1980 dicembre 28 Una giustizia senza paura

1980 dicembre 28 – Una giustizia senza paura

Dal 1898 mai s’era visto un campionato tanto balordo. Già la nazionale lo fa giocare a
singhiozzo; ora arriva il «Mundialito» e per quindici giorni non se ne parlerà più:
soltanto gli inglesi, padri fondatori del football, hanno preferito tutelare la continuità
del loro campionato a costo di essere gli unici assenti al festival amichevole di
dopodomani in Uruguay. Anche lo «splendido isolamento» è una tradizione Made in
England.
Non bastasse, il campionato vive molto precariamente tra una sentenza e l’altra del
calcio-scommesse, Tutto è precario, soprattutto il domani. Per rendereste conto basta
pensare alle reazioni del dopo-assoluzione.
Gli avvocati dei giocatori annunciano già le richieste di revocazione ai giudici del
calcio, in tal caso la Caf presieduta da Alfonso Vigorita. Negli «ambienti» di
Coverciano si parla di condono. Da molte parti si fa strada l’ipotesi di un’amnistia,
sulla quale la Federcalcio stava da tempo lavorando in via clandestina.
Questo è il fronte innocentista o, perlomeno, il partito della clemenza. Ma, accanto, si
radica il partito colpevolista, il fronte del rifiuto ad ogni pur minima modifica delle
sentenze inflitte l’estate scorsa dalla giustizia sportiva. Stando all’inquisitore Corrado
De Biase, il dibattimento penale potrebbe anzi essere usato per contestare nuovi reati
sportivi.
Il caso più esplicito riguarda in tal senso Gianni Rivera, per aver ammesso davanti al
tribunale di Roma di essere a conoscenza dell’«illecito» del Milan a di aver
«preferito» ignorarlo. Gli saranno contestate l’omessa denuncia e dichiarazioni «non
veritiere».
Il nodo è sempre lo stesso e strattona assieme, a volte per assimilarle a volte per
contrapporle, le due giustizie, la sportiva e la penale.
É un problema talmente aperto che spacca anche gli addetti ai lavori, ponendo in
conflitto le tesi di illustri magistrati, di giuristi.

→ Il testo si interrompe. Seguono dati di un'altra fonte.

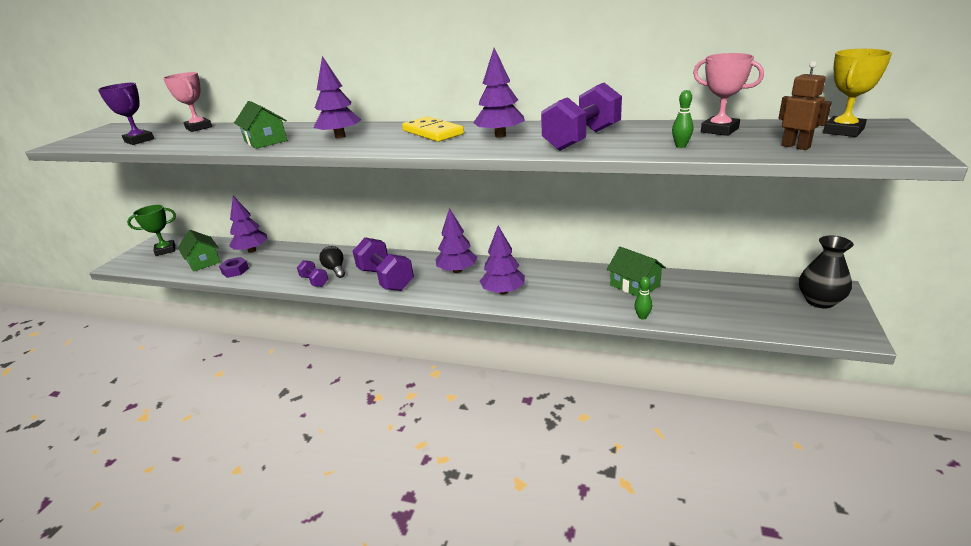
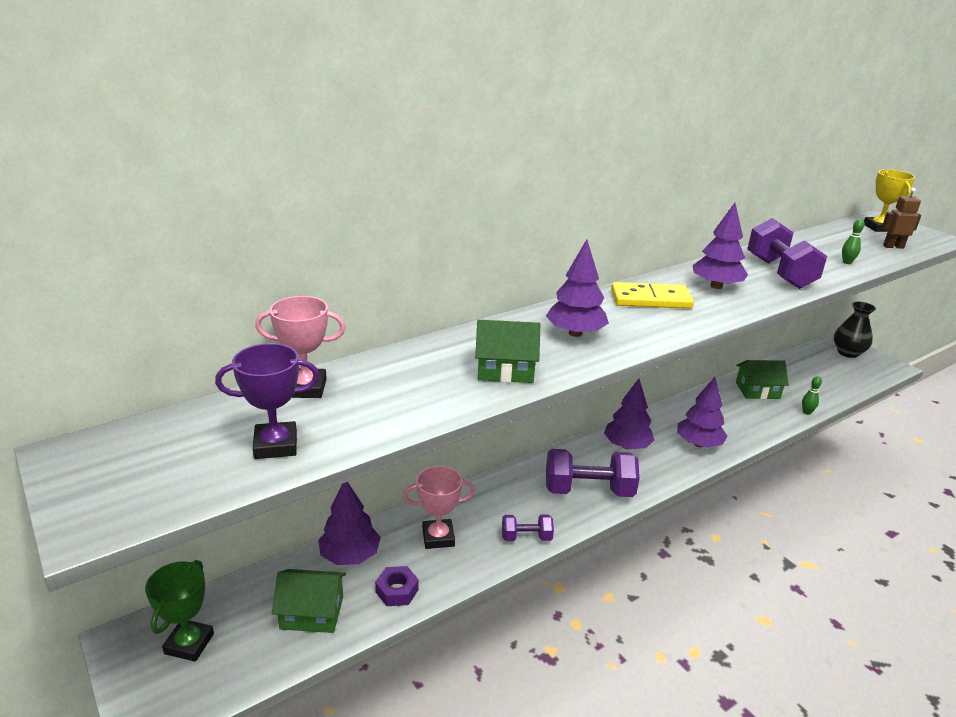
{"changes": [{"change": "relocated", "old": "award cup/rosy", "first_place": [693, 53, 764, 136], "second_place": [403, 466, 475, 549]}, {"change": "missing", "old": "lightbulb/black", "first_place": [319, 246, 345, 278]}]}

La nostra opinione è questa. Allo scoppio dello scandalo, chiedemmo il massimo del
rigore nelle pene. Dopo le condanne ci opponemmo fermamente alle ipotesi di
amnistia anche a costo di coinvolgere giocatori che, come Paolo Rossi, ritenevamo
innocenti. Crediamo nell’autonomia della giustizia sportiva. Sappiamo benissimo che
essere «assolti» non significa essere «innocenti» in campo. Pur tuttavia, in uno Stato
di diritto, non ci sembra lecito scartare a priori tutto di una sentenza sportiva. É anche
arbitrario separare il cittadino dal calciatore proprio perché l’espressività del cittadino
si traduce proprio nel lavoro, in questo caso lavoro di calciatore.
In Inghilterra le motivazioni della sentenza le conosceremmo già. In Italia, patria del
diritto, c’è da aspettare un mese, forse due: ma quel giorno, con il dispositivo in
mano, bisognerà pur concedere a ogni calciatore la possibilità di sfruttare tutti gli
elementi capaci di precisare meglio il suo illecito sportivo.
Bisognerà farlo, globalmente o caso per caso, senza preconcetti. Se la giustizia
sportiva avrà paura di vagliare il possibile contributo di «prove» del Tribunale di
Roma, darà testimonianza di debolezza e, alla lunga, vedrà arretrare la propria
autonomia. É già accaduto più volte.